##### Input #####

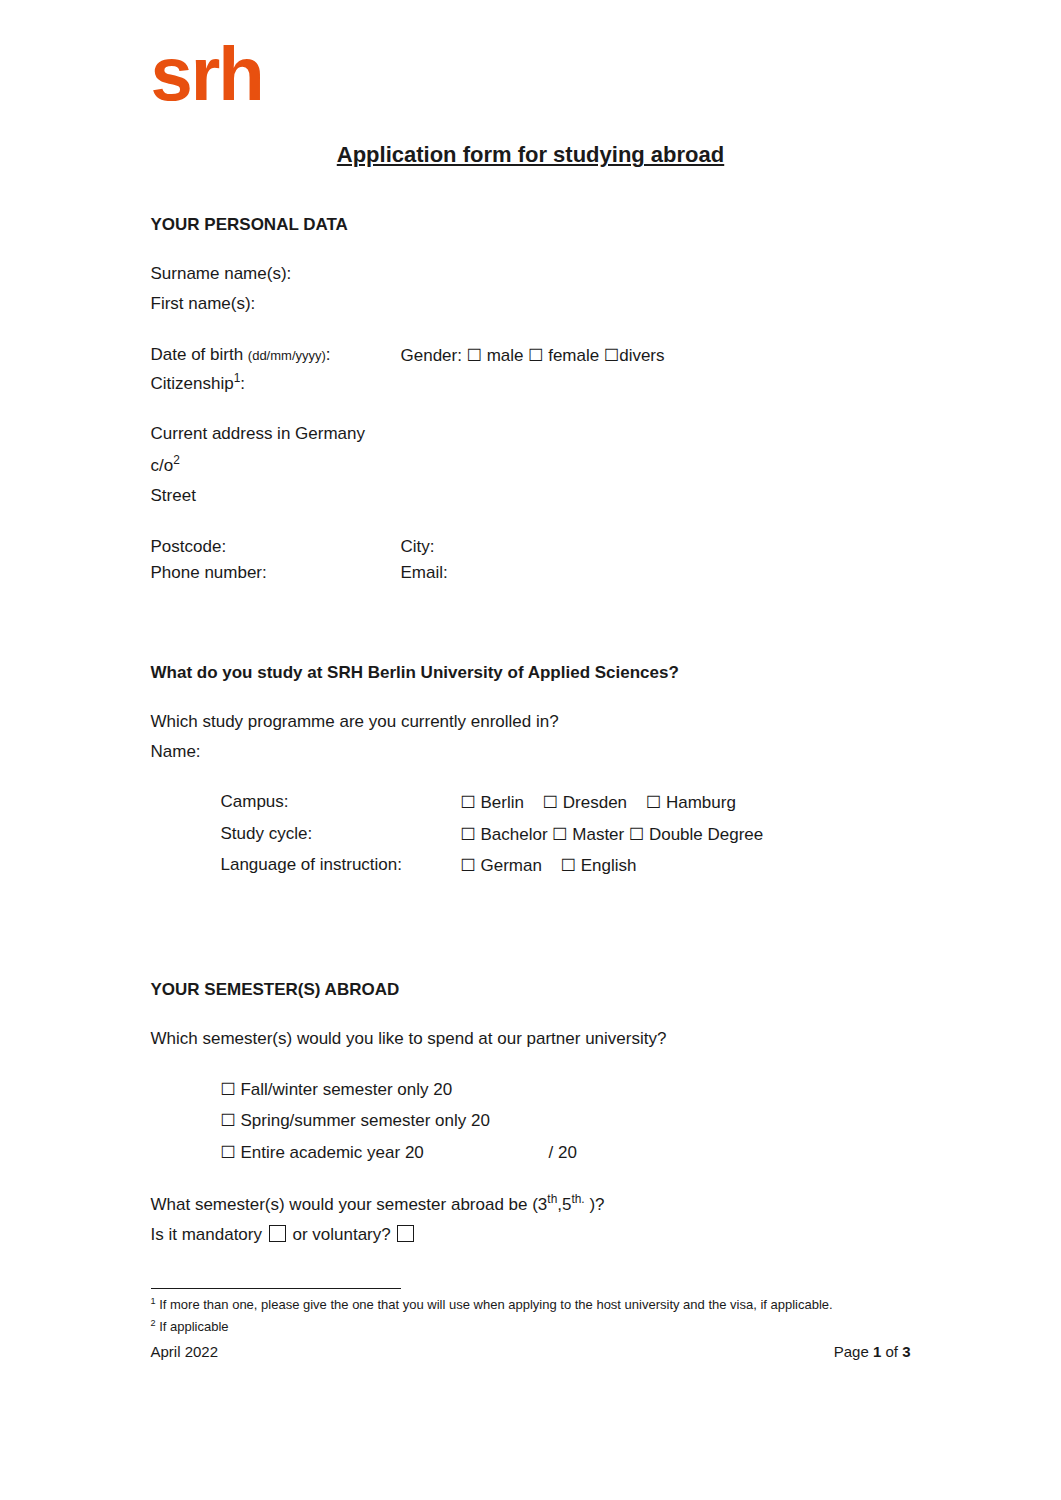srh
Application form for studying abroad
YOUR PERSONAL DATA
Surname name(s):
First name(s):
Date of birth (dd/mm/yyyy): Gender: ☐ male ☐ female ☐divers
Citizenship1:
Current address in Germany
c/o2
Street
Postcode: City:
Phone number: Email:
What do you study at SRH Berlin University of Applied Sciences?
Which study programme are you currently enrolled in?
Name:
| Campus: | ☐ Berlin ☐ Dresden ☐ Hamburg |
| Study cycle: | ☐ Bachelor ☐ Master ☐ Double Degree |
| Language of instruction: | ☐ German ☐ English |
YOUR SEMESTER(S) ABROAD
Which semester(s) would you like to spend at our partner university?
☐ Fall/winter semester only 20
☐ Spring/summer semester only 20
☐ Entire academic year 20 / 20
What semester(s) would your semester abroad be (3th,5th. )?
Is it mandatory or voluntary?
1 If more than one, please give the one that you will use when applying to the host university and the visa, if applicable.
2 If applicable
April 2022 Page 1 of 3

#####
##### Input #####

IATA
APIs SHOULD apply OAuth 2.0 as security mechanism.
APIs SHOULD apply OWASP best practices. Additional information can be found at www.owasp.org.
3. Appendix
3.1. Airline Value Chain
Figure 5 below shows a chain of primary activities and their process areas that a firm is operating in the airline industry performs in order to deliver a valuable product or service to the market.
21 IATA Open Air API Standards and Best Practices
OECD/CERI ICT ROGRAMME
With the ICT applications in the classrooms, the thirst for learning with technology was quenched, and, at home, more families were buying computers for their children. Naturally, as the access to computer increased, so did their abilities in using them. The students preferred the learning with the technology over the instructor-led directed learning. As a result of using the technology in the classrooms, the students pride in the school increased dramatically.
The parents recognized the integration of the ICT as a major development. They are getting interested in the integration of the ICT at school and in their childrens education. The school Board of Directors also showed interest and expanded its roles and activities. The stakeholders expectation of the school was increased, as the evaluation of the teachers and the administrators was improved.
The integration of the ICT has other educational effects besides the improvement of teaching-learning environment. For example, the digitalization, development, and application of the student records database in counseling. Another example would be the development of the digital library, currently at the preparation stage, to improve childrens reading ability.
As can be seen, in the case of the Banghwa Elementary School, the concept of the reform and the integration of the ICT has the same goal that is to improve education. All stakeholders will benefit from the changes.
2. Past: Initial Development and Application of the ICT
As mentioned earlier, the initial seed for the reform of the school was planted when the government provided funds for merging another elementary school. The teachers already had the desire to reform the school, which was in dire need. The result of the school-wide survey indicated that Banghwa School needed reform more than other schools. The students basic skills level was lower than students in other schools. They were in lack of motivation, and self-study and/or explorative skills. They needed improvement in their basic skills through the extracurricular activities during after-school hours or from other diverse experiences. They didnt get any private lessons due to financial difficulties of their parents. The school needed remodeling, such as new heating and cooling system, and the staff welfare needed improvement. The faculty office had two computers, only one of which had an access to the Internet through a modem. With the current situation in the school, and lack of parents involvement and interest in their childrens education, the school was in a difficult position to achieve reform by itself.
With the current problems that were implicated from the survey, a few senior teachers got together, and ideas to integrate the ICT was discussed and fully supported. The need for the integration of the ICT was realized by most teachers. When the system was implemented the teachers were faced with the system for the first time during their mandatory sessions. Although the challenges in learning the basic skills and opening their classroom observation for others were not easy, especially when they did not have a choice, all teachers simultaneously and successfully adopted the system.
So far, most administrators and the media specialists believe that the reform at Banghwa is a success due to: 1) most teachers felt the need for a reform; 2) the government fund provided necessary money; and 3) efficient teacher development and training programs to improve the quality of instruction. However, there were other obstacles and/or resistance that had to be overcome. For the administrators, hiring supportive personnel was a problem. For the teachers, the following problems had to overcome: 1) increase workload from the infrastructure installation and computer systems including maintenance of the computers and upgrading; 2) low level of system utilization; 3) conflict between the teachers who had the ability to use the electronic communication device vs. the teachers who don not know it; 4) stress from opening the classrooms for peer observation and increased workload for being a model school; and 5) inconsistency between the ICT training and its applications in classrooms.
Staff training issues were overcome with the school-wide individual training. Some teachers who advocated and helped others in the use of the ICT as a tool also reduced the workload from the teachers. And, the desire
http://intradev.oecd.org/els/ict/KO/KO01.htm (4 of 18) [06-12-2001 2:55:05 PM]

#####

Give back, exactly as written, the stretch from the line with "The parents recognized" through the line with "As mentioned earlier, the", and no other lines from the records above.

__Exercise output__.
The parents recognized the integration of the ICT as a major development. They are getting interested in the integration of the ICT at school and in their childrens education. The school Board of Directors also showed interest and expanded its roles and activities. The stakeholders expectation of the school was increased, as the evaluation of the teachers and the administrators was improved.
The integration of the ICT has other educational effects besides the improvement of teaching-learning environment. For example, the digitalization, development, and application of the student records database in counseling. Another example would be the development of the digital library, currently at the preparation stage, to improve childrens reading ability.
As can be seen, in the case of the Banghwa Elementary School, the concept of the reform and the integration of the ICT has the same goal that is to improve education. All stakeholders will benefit from the changes.
2. Past: Initial Development and Application of the ICT
As mentioned earlier, the initial seed for the reform of the school was planted when the government provided funds for merging another elementary school. The teachers already had the desire to reform the school, which was in dire need. The result of the school-wide survey indicated that Banghwa School needed reform more than other schools. The students basic skills level was lower than students in other schools. They were in lack of motivation, and self-study and/or explorative skills. They needed improvement in their basic skills through the extracurricular activities during after-school hours or from other diverse experiences. They didnt get any private lessons due to financial difficulties of their parents. The school needed remodeling, such as new heating and cooling system, and the staff welfare needed improvement. The faculty office had two computers, only one of which had an access to the Internet through a modem. With the current situation in the school, and lack of parents involvement and interest in their childrens education, the school was in a difficult position to achieve reform by itself.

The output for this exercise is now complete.